Credit-card penetration growth keeps slowing

PLASTIC MONEY With each adult having an average of more than four cards, it is becoming harder for financial institutions to attract new clients, MasterCard reported

By Jackie Lin  /  STAFF REPORTER

Although the penetration rate of credit cards in the Taiwanese market has seen slower growth since 2001, the ratio of consumer loans to personal consumption expenditure is rising steadily, according to MasterCard International's latest report.

During the first nine months of last year, Taiwanese spent NT$1.05 trillion (US$35 billion) on credit-card payments, accounting for 21.73 percent of overall consumption expenditures, said Tina Chiang (江威娜), vice president and business manager of MasterCard International, citing the Financial Supervisory Commission's statistics.

Compared with the full-year ratio of 16.36 percent in 2002 and 19.12 percent in 2003, Chiang said credit card usage has become widely accepted and the ratio can be pushed higher if suitable promotions and incentives are offered.

In contrast, the number of credit cards issued is rising at a slower pace. As of October last year, more than 42.95 million credit cards were in circulation, showing an annual growth rate of 13.5 percent -- a steep drop from the full-year figures of 31 percent in 2002 and 22 percent in 2003.

"Since each adult has more than four credit cards, on average, financial institutions have met with greater obstacles and higher operation costs in launching new cards," she said.

Although the market has been flooded with a wide array of multi-functional cards, Chiang remains optimistic about the possibilities of luring people to use credit cards rather than cash.

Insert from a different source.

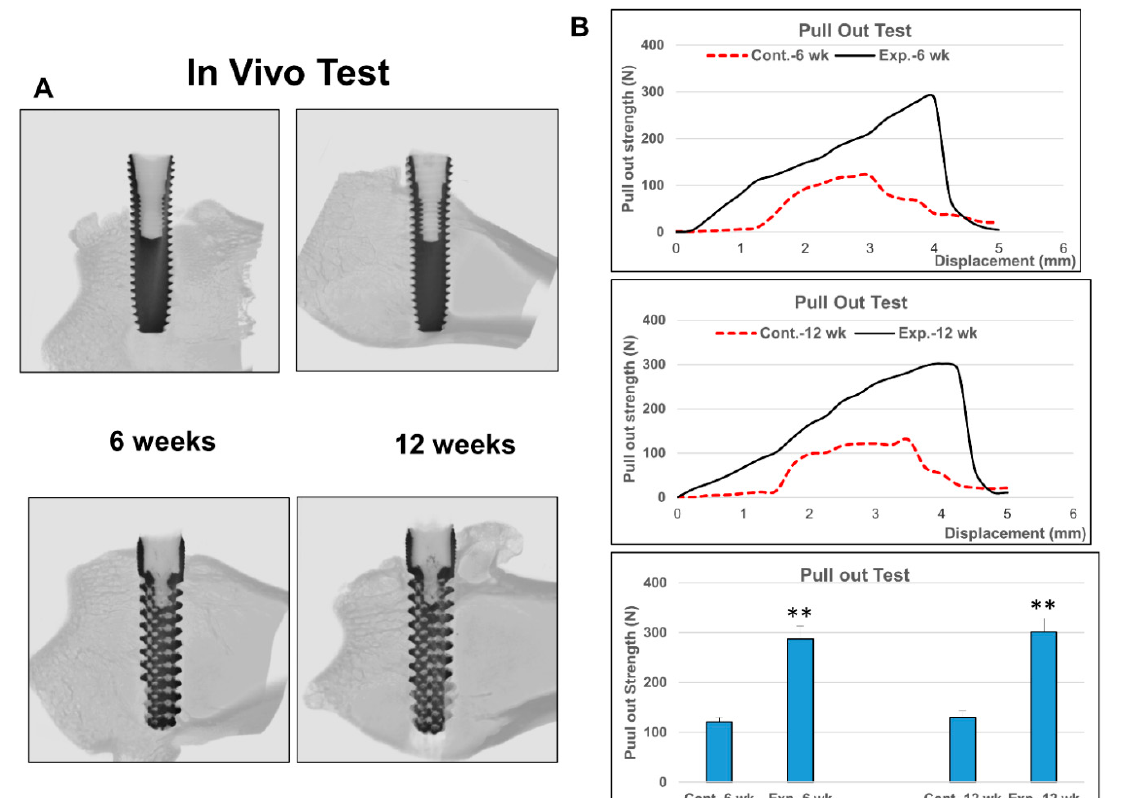
Figure 5. Biocompatibility and biomechanical parameters of the biomimetic DMLS Ti 6 Al 4 V dental implants in animal experiments (n = 6 in each group). ( A ) Micro-computed tomography analysis showed good incorporation of bone onto the threads of type #4 non-porous dental implant and into the porous scaffold structures of the type #6 dental implant. ( B ) Mechanical tests showed significantly higher pull-out strength (2.4 folds) for the type #6 porous dental implants at both 6 and 12 weeks. (** indicates significant differences when compared to #4 non-porous dental implant).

A popular marketing strategy adopted last year by various retailers is to offer zero-interest installment programs, which have successfully stimulated consumption, Chiang said.

From a long-term point of view, however, Taiwan's changing population structure is expected to play a major role in shaping new consumer behavior, she noted.

"As more and more women have the final say over household finances, businesses will have to tailor-make marketing activities to create consumer demand," Chiang said.